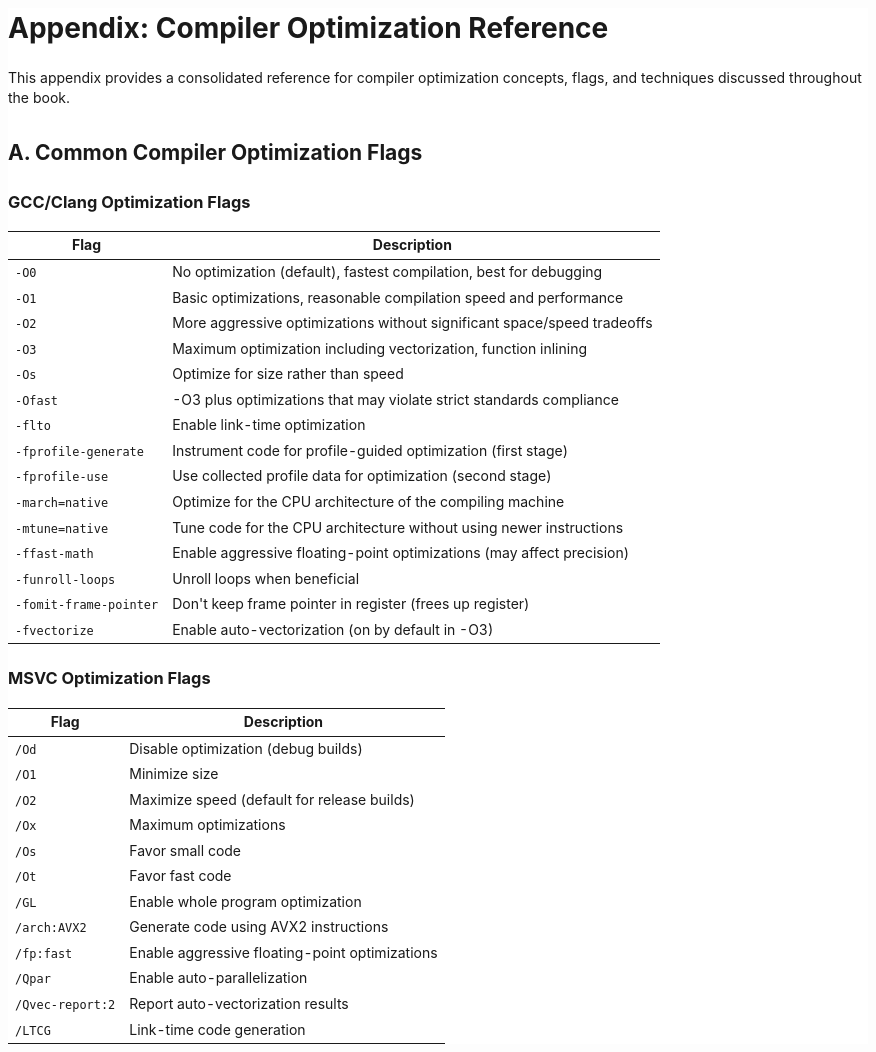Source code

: # Appendix: Compiler Optimization Reference

This appendix provides a consolidated reference for compiler optimization concepts, flags, and techniques discussed throughout the book.

## A. Common Compiler Optimization Flags

### GCC/Clang Optimization Flags

| Flag | Description |
|------|-------------|
| `-O0` | No optimization (default), fastest compilation, best for debugging |
| `-O1` | Basic optimizations, reasonable compilation speed and performance |
| `-O2` | More aggressive optimizations without significant space/speed tradeoffs |
| `-O3` | Maximum optimization including vectorization, function inlining |
| `-Os` | Optimize for size rather than speed |
| `-Ofast` | -O3 plus optimizations that may violate strict standards compliance |
| `-flto` | Enable link-time optimization |
| `-fprofile-generate` | Instrument code for profile-guided optimization (first stage) |
| `-fprofile-use` | Use collected profile data for optimization (second stage) |
| `-march=native` | Optimize for the CPU architecture of the compiling machine |
| `-mtune=native` | Tune code for the CPU architecture without using newer instructions |
| `-ffast-math` | Enable aggressive floating-point optimizations (may affect precision) |
| `-funroll-loops` | Unroll loops when beneficial |
| `-fomit-frame-pointer` | Don't keep frame pointer in register (frees up register) |
| `-fvectorize` | Enable auto-vectorization (on by default in -O3) |

### MSVC Optimization Flags

| Flag | Description |
|------|-------------|
| `/Od` | Disable optimization (debug builds) |
| `/O1` | Minimize size |
| `/O2` | Maximize speed (default for release builds) |
| `/Ox` | Maximum optimizations |
| `/Os` | Favor small code |
| `/Ot` | Favor fast code |
| `/GL` | Enable whole program optimization |
| `/arch:AVX2` | Generate code using AVX2 instructions |
| `/fp:fast` | Enable aggressive floating-point optimizations |
| `/Qpar` | Enable auto-parallelization |
| `/Qvec-report:2` | Report auto-vectorization results |
| `/LTCG` | Link-time code generation |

* * *

Working from the data above, extract solely the lines from the one containing "Minimize size |" through the one containing "auto-vectorization results |", exactly as they appear, both included.

| `/O1` | Minimize size |
| `/O2` | Maximize speed (default for release builds) |
| `/Ox` | Maximum optimizations |
| `/Os` | Favor small code |
| `/Ot` | Favor fast code |
| `/GL` | Enable whole program optimization |
| `/arch:AVX2` | Generate code using AVX2 instructions |
| `/fp:fast` | Enable aggressive floating-point optimizations |
| `/Qpar` | Enable auto-parallelization |
| `/Qvec-report:2` | Report auto-vectorization results |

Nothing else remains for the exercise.